民泊サイトでは隔離先としての使用を禁止しているホストもいるため、予約する前に事前にホストに隔離先としての利用が可能か了承を得る必要があります。、隔離時の食材調達はどうするか等も予め決めておく必要があります。もしも14日間隔離となった際の事も予測し、計画を立てました。
(※学校によっては自身で手配した滞在先を認めている学校もあります。カナダでは各学校が政府に留学生受け入れ準備計画を提出し認可を得られた学校のみが留学生受け入れ可能となっており、申請した計画に規定した滞在先条件に沿う必要があるからです。)
コロナ禍では政府の発表に沿って準備をしっかり行、安心安全な留学を
2021年8月現在、カナダ政府は入国者の渡航後の隔離措置について段階的に緩和している最中です。私が渡航した時期と比べ、変更されている部分が多くあります。

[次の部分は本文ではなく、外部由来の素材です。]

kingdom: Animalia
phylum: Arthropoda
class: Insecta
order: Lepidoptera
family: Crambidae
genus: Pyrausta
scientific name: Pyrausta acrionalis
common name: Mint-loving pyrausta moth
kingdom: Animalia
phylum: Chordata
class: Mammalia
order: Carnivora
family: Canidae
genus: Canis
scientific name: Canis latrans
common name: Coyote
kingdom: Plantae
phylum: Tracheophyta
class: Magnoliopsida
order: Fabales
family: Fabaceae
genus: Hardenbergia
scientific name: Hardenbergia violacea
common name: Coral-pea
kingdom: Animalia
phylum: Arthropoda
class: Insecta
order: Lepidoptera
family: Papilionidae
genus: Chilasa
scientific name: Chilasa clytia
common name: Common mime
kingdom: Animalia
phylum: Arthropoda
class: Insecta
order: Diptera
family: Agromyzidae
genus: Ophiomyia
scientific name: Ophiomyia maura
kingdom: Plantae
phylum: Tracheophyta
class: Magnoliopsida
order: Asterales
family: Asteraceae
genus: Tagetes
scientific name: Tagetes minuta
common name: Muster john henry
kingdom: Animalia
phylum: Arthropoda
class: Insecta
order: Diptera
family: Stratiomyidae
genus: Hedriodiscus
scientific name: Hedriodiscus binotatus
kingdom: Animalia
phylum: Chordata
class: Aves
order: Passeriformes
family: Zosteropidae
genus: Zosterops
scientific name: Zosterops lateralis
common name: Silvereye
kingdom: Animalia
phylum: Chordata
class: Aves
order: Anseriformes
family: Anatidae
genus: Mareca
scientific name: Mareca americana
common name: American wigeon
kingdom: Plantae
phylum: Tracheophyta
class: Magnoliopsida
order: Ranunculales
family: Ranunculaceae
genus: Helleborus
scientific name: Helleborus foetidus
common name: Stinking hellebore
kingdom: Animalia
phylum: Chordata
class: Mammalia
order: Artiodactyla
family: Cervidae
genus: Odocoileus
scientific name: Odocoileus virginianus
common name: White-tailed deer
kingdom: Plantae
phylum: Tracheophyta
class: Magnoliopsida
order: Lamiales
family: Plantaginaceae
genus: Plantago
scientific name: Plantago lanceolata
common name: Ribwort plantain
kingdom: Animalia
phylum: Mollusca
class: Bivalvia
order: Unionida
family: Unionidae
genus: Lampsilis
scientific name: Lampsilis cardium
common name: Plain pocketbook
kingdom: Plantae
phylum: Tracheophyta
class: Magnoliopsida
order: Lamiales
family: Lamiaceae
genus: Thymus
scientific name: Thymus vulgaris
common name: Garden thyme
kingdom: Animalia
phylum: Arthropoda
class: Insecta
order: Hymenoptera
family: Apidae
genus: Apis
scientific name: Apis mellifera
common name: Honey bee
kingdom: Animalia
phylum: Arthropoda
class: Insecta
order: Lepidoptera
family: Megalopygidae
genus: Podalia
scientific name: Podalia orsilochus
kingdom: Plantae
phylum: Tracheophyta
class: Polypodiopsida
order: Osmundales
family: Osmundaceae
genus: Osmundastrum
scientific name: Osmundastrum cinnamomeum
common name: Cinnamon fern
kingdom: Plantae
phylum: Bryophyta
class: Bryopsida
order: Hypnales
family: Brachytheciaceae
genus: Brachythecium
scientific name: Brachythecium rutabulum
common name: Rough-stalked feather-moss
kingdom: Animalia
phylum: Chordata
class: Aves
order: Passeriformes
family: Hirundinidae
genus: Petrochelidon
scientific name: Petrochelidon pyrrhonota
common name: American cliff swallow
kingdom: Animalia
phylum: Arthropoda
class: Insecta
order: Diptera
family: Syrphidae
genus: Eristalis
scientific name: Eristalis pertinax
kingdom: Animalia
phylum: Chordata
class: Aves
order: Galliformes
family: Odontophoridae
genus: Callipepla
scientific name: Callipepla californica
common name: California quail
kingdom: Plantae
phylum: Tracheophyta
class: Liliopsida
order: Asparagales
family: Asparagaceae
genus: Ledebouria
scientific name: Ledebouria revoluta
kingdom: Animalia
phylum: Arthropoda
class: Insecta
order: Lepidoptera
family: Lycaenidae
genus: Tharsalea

カナダはワクチン接種率も高く、マスクを着けない日常を取り戻しつつあります。
渡航までの準備は大変です。今はSNSで情報収集がしやすい反面、間違った情報も多く記載されています。そのためソースのしっかりしている情報であるかどうかの判断も重要です。
下調べをしっかり行い、皆さんが実りのある留学生活を送れるように祈っています。